Der Feind lauert hinterm Gartenzaun
Ein Streit unter Nachbarn treibt juristische Blüten – und den ratlosen Richter in die Verzweiflung
Wenn Sie die Ente zu Wasser lassen, dann ziehe ich den Stöpsel!“Kommt es vor, dass ein Richter eines deutschen Amtsgerichts in einer Verhandlung wegen Hausfriedensbruch schließlich Loriot zitiert, dann ist das weniger Ausdruck einer irre gewordenen Rechtsprechung, als vielmehr Zeichen von starker Frustration. Es gibt täglich massenhaft Fälle, die auf den Aktenstapeln von Gerichten landen. Was Richter und Staatsanwälten dabei besonders ungelegen kommt, sind Absurditäten, deren Ursachen nicht etwa in den Bagatellen liegen, die ein eingeschnappter Nachbar anzeigt. Sondern in der Unfähigkeit erwachsener Menschen, vernünftig miteinander zu reden. Und so sehen sich Richter immer häufiger in eine Rolle gedrängt, die in Kindergärten Erzieherinnen wahrnehmen.

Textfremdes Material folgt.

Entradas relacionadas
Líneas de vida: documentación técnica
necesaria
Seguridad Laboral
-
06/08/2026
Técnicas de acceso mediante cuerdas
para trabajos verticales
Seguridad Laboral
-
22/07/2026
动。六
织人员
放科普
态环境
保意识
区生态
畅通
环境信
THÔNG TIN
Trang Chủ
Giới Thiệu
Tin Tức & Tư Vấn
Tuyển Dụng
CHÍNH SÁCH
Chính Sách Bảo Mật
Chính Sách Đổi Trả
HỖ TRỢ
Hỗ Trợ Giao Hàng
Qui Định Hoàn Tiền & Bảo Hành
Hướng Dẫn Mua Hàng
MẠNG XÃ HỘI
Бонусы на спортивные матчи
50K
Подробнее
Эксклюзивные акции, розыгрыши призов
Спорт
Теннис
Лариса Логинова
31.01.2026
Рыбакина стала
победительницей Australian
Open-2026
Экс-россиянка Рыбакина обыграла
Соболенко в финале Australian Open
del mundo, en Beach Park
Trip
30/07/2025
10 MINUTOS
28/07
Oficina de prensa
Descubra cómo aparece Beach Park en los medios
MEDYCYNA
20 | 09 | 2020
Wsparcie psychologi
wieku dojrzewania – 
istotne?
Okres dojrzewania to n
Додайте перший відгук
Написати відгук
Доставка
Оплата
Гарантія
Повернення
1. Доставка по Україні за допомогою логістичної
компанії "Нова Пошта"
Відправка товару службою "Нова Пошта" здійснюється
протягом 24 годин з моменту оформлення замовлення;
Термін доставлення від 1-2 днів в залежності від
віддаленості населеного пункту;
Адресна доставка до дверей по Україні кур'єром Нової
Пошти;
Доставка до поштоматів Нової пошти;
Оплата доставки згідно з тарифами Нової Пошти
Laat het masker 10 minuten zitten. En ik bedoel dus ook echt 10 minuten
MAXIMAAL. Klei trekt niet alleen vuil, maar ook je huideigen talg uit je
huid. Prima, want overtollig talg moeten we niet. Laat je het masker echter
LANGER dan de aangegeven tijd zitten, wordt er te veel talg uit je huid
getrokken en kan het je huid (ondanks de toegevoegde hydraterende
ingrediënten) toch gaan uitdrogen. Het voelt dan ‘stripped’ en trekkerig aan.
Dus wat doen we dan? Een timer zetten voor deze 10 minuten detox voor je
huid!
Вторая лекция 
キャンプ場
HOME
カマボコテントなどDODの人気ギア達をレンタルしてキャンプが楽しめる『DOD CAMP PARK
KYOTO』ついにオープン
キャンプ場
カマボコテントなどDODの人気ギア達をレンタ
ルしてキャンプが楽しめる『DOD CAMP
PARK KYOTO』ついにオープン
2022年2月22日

Aber die Welt der Erwachsenen ist weder Kindergarten noch Ponyhof. Im konkreten Fall weiß der Vorsitzende am Amtsgericht Wangen jedenfalls keinen anderen Ausweg, als die berühmte Badewannen-Konversation zwischen Herrn Müller-Lüdenscheid und Dr. Kloebner zu zitieren. Damit bringt der Richter auf den Punkt, wie bizarr ihm das Gebaren sowohl des angeklagten Pädagogen als auch des Nachbar-Ehepaars vorkommt. Denn natürlich ist es nicht die erste Gelegenheit, bei der die verfeindeten Nebeneinanderwohner Juristen mit in ihre Auseinandersetzung hineinziehen.
Zäune und Lärm
Wann das alles begonnen hat, daran erinnern sich die Parteien nicht mehr so genau. 2002? Oder 2004? Die Streitthemen sind flexibel. Mal ging es um Bäume und deren Höhe, mal um Zäune, mal um Lärm, mal um Sachbeschädigung und nun also um Hausfriedensbruch. Und der kam so: Nachbar eins lebt mit Frau, Söhnen und Schäferhund in einem Dorf an der Grenze zwischen Bayern und Baden-Württemberg. Er geht gerne mit dem Hund spazieren. Dabei soll er, das hat er in einem anderen Gerichtsverfahren selbst eingeräumt, mit seinem vierbeinigen Hausgenossen auch das Grundstück von Nachbar zwei betreten haben, was dieser nicht ertragen konnte. Und darum hat Nachbar zwei dem Nachbarn eins samt der ganzen Familie, einschließlich des Hundes, ein Betretungsverbot ausgesprochen. Nachbar eins gibt vor Gericht zu Protokoll, dass Nachbar zwei nicht nachweisen könne, so ein Verbot je ausgesprochen zu haben. Somit sei die Anklage wegen Hausfriedensbruch, erwirkt durch Nachbar zwei, sowieso hinfällig. Denn zum Zeitpunkt eines möglichen Betretens – das Nachbar eins standhaft leugnet – habe es nicht mal einen vernünftigen Zaun am leer stehenden Grundstück gegeben.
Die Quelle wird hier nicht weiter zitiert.